1. When composing a message, the sender (or his user agent) should choose a
particular c-t-e based on:

a) the liklihood that that particular body part will get damaged in
   transit, 
b) whether such damage will make the message unreadable, and
c) whether backward compatibility with pre-MIME systems is desired.

Given that not all systems support MIME and not all transports are
binary transparent, each of the c-t-e's is a compromise.

It should also be remembered that c-t-e is just a label. 
It is NOT a request for a particular kind of transport service.


2. BINARY c-t-e means that the body part is already in canonical form.  The
contents of the body part consist of the octet following the CRLF at the
end of the body part header, through the octet immediately preceding the
CRLF that begins the following boundary marker (or if not within an
enclosing multipart, through the end of the message)

Base64 and quoted-printable are carefully defined so that they decode to
the same thing in either ascii or ebcdic.  (For example, "A" in
quoted-printable always means 0x41, even if the local charset is ebcdic.)
This allows encoded body parts to pass through a traditional ascii<->ebcdic
mail gateway (which simply translates the entire message) without
losing the ability to recover the canonical form of the contents.

This is NOT true for BINARY.  If a message containing a BINARY body part is
gatewayed from an ASCII into an EBCDIC environemnt, it MUST NOT be
translated to EBCDIC.  Doing so corrupts the data.  A correctly written
user agent will assume that the data in a BINARY body part is the same,
octet for octet, as when it was composed.

Also, as others have pointed out, MIME user agents in an EBCDIC world
expect messages as fixed length records.  Messages must be an integral
number of records long, and a boundary marker must start at the beginning
of a record.  In such a world, it is only possible to represent BINARY
encoded MIME body parts if the length of each BINARY encoded body part is
an integral number of records.  Otherwise, the data is corrupted.

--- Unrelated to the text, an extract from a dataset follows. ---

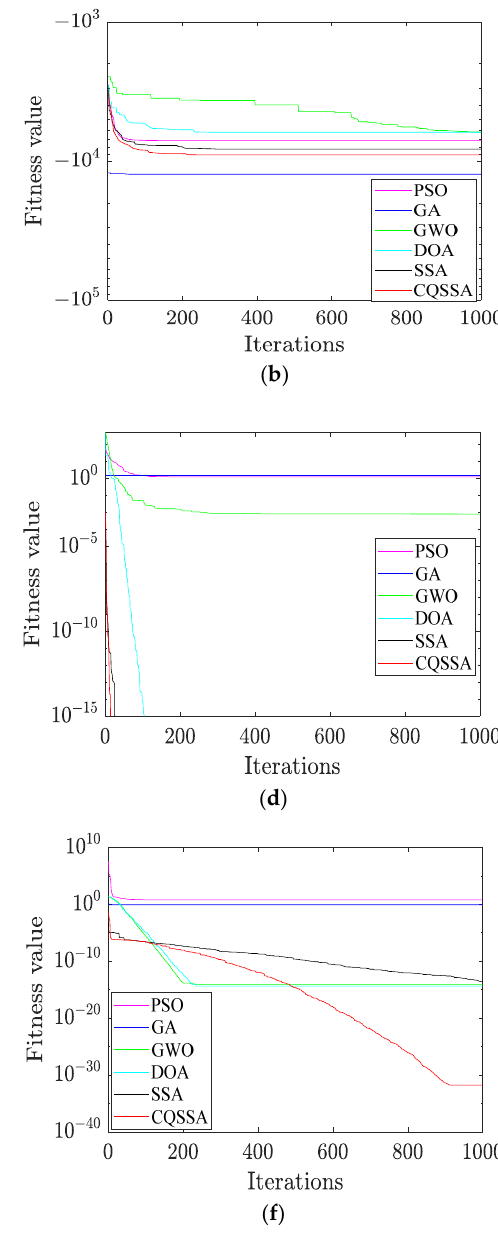
Figure 3. The convergence characteristics of the six algorithms under six test functions. ( a ) The convergence curve of algorithms on F1. ( b ) The convergence curve of algorithms on F2. ( c ) The convergence curve of algorithms on F3. ( d ) The convergence curve of algorithms on F4. ( e ) The convergence curve of algorithms on F5. ( f ) The convergence curve of algorithms on F6.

3. Back to point #1:  Choose the c-t-e based on the likely damage etc.  

It is obvious that BINARY is a poor choice for a c-t-e when sending into an
EBCDIC environment, since that environment almost certainly cannot support
it.  Furthermore, the corruption of a "plain text" message in a BINARY body
part in such an environment is likely to be far worse than the corruption
of the same contents in a 7bit/8bit/q-p/base64 body part.

If a BINARY encoded message is to arrive uncorrupted, it seems clear that
the gateways between the ascii and ebcdic worlds need to make special
provision for BINARY encoded body parts, say by converting them to base64. 
Until such gateways are available, using BINARY for mail between the ebcdic
and ascii world will continue to be risky.

However, this is no different than the situation with the mail transport
world in general.  Any MTA or gateway that relays mail between environments
with different end-of-line conventions, needs to make special provisions
for BINARY encoding.  (Given that these requirements aren't immediately
obvious and haven't even been written up, it seems very unlikely that
BINARY encoded body parts will arrive uncorrupted in ANY environment.)


4. on long lines in 7bit and 8bit encodings 

It might be worthwhile to reconsider the requirement that body parts with
7bit and 8bit c-t-e's consist of short lines of text.  In particular,
should a c-t-e of 7bit impose an additional requirement on the content
beyond that of non-MIME, rfc 822, ASCII-only, e-mail?  I realize that RFC
821 prohibits lines longer than 1000 characters, but this seems to often be
ignored by both UAs and MTAs.  Is 1000 character limit of SMTP important
enough that MIME should re-assert it, or should we just let it stand as-is?